Task description:
Exactly those lines that run from the one containing "carrying on, or" through the last line of the entries below should be printed, and no others.
(Beginning of Records for the task)
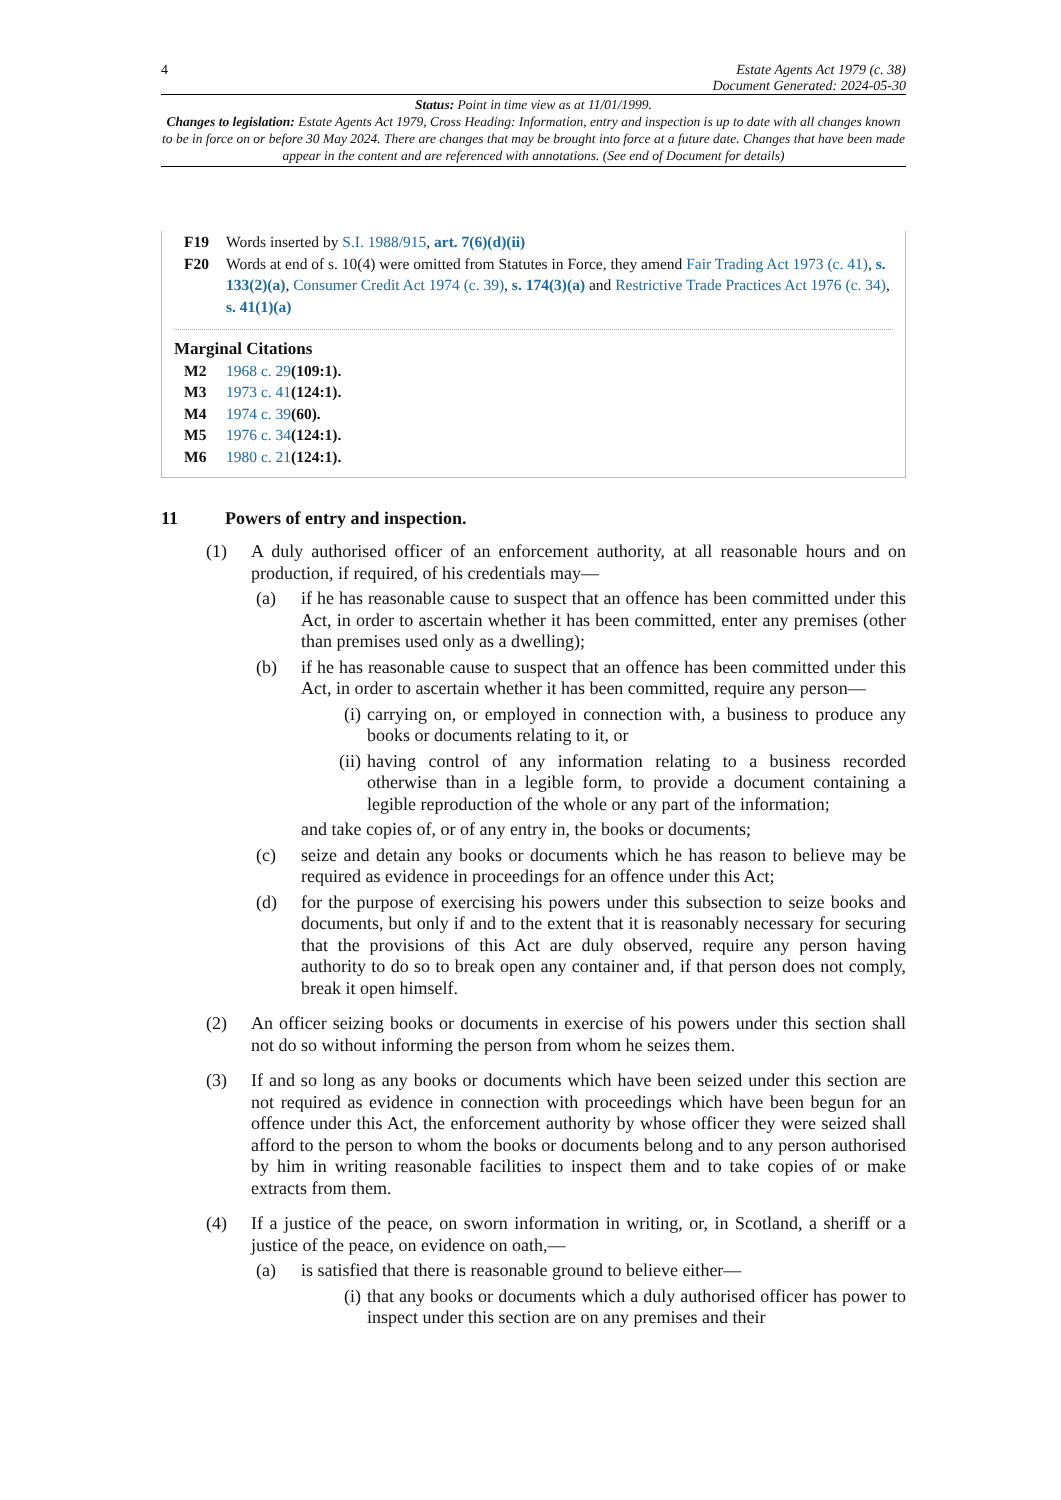4 Estate Agents Act 1979 (c. 38)
Document Generated: 2024-05-30
Status: Point in time view as at 11/01/1999.
Changes to legislation: Estate Agents Act 1979, Cross Heading: Information, entry and inspection is up to date with all changes known to be in force on or before 30 May 2024. There are changes that may be brought into force at a future date. Changes that have been made appear in the content and are referenced with annotations. (See end of Document for details)
F19 Words inserted by S.I. 1988/915, art. 7(6)(d)(ii)
F20 Words at end of s. 10(4) were omitted from Statutes in Force, they amend Fair Trading Act 1973 (c. 41), s. 133(2)(a), Consumer Credit Act 1974 (c. 39), s. 174(3)(a) and Restrictive Trade Practices Act 1976 (c. 34), s. 41(1)(a)
Marginal Citations
M2 1968 c. 29(109:1).
M3 1973 c. 41(124:1).
M4 1974 c. 39(60).
M5 1976 c. 34(124:1).
M6 1980 c. 21(124:1).
11 Powers of entry and inspection.
(1) A duly authorised officer of an enforcement authority, at all reasonable hours and on production, if required, of his credentials may—
(a) if he has reasonable cause to suspect that an offence has been committed under this Act, in order to ascertain whether it has been committed, enter any premises (other than premises used only as a dwelling);
(b) if he has reasonable cause to suspect that an offence has been committed under this Act, in order to ascertain whether it has been committed, require any person—
(i)
carrying on, or employed in connection with, a business to produce any books or documents relating to it, or
(ii)
having control of any information relating to a business recorded otherwise than in a legible form, to provide a document containing a legible reproduction of the whole or any part of the information;
and take copies of, or of any entry in, the books or documents;
(c) seize and detain any books or documents which he has reason to believe may be required as evidence in proceedings for an offence under this Act;
(d) for the purpose of exercising his powers under this subsection to seize books and documents, but only if and to the extent that it is reasonably necessary for securing that the provisions of this Act are duly observed, require any person having authority to do so to break open any container and, if that person does not comply, break it open himself.
(2) An officer seizing books or documents in exercise of his powers under this section shall not do so without informing the person from whom he seizes them.
(3) If and so long as any books or documents which have been seized under this section are not required as evidence in connection with proceedings which have been begun for an offence under this Act, the enforcement authority by whose officer they were seized shall afford to the person to whom the books or documents belong and to any person authorised by him in writing reasonable facilities to inspect them and to take copies of or make extracts from them.
(4) If a justice of the peace, on sworn information in writing, or, in Scotland, a sheriff or a justice of the peace, on evidence on oath,—
(a) is satisfied that there is reasonable ground to believe either—
(i)
that any books or documents which a duly authorised officer has power to inspect under this section are on any premises and their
(End of Records for the task)
Completed task:
carrying on, or employed in connection with, a business to produce any books or documents relating to it, or
(ii)
having control of any information relating to a business recorded otherwise than in a legible form, to provide a document containing a legible reproduction of the whole or any part of the information;
and take copies of, or of any entry in, the books or documents;
(c) seize and detain any books or documents which he has reason to believe may be required as evidence in proceedings for an offence under this Act;
(d) for the purpose of exercising his powers under this subsection to seize books and documents, but only if and to the extent that it is reasonably necessary for securing that the provisions of this Act are duly observed, require any person having authority to do so to break open any container and, if that person does not comply, break it open himself.
(2) An officer seizing books or documents in exercise of his powers under this section shall not do so without informing the person from whom he seizes them.
(3) If and so long as any books or documents which have been seized under this section are not required as evidence in connection with proceedings which have been begun for an offence under this Act, the enforcement authority by whose officer they were seized shall afford to the person to whom the books or documents belong and to any person authorised by him in writing reasonable facilities to inspect them and to take copies of or make extracts from them.
(4) If a justice of the peace, on sworn information in writing, or, in Scotland, a sheriff or a justice of the peace, on evidence on oath,—
(a) is satisfied that there is reasonable ground to believe either—
(i)
that any books or documents which a duly authorised officer has power to inspect under this section are on any premises and their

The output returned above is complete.